In terms of applications, our results suggest that the attentional bias to alcohol was eliminated for many individuals when they were searching for non-alcoholic objects, even when they held an alcohol image in memory. This therefore suggests that interventions which encourage problem drinkers to pursue a competing attentional goal could be effective in disrupting attentional bias to alcohol and hence preventing this bias from leading to the escalation of craving (Field 2005, Franken 2003). This idea is consistent with evidence that individuals who were more satisfied with their non-alcohol related life goals were less prone to hazardous drinking, when compared to those who found their non-alcohol related goals unsatisfying (Cox et al. 2002). Further, the absence of a stimulus-driven distraction by alcohol in many participants suggests that attentional bias retraining might be improved by training participants to search for a single competing pleasant category (i.e. training participants to search for smiling faces in the presence of alcohol cues), rather than attempting to train avoidance of alcohol (i.e. training participants to search for a target away from an alcohol image and towards random non-alcoholic objects; Schoenmakers et al. 2007).

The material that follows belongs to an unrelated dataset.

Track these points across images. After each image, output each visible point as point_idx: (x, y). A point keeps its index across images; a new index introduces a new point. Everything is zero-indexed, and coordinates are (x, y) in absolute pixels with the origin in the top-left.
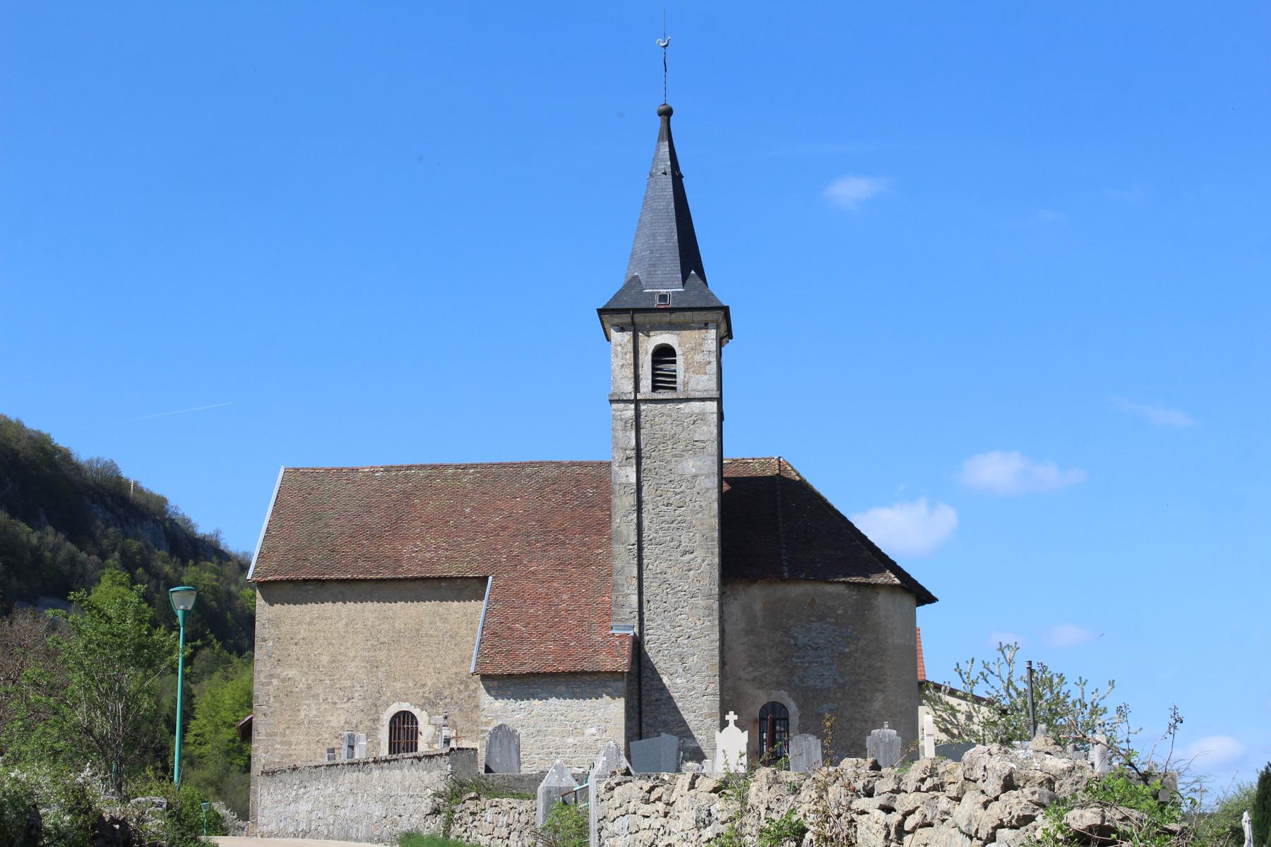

In summary, we have demonstrated that a consistent involuntary attentional bias to alcohol in social drinkers can be induced or blocked through a goal-driven mechanism. The present study is not definitive evidence of a goal-driven mechanism as the only driver of involuntary attention to alcohol cues; however, our clear demonstration of goal-driven alcohol attentional bias raises the possibility that effects previously assumed to be stimulus-driven could, actually, occur as an unintended outcome of voluntary top-down processes.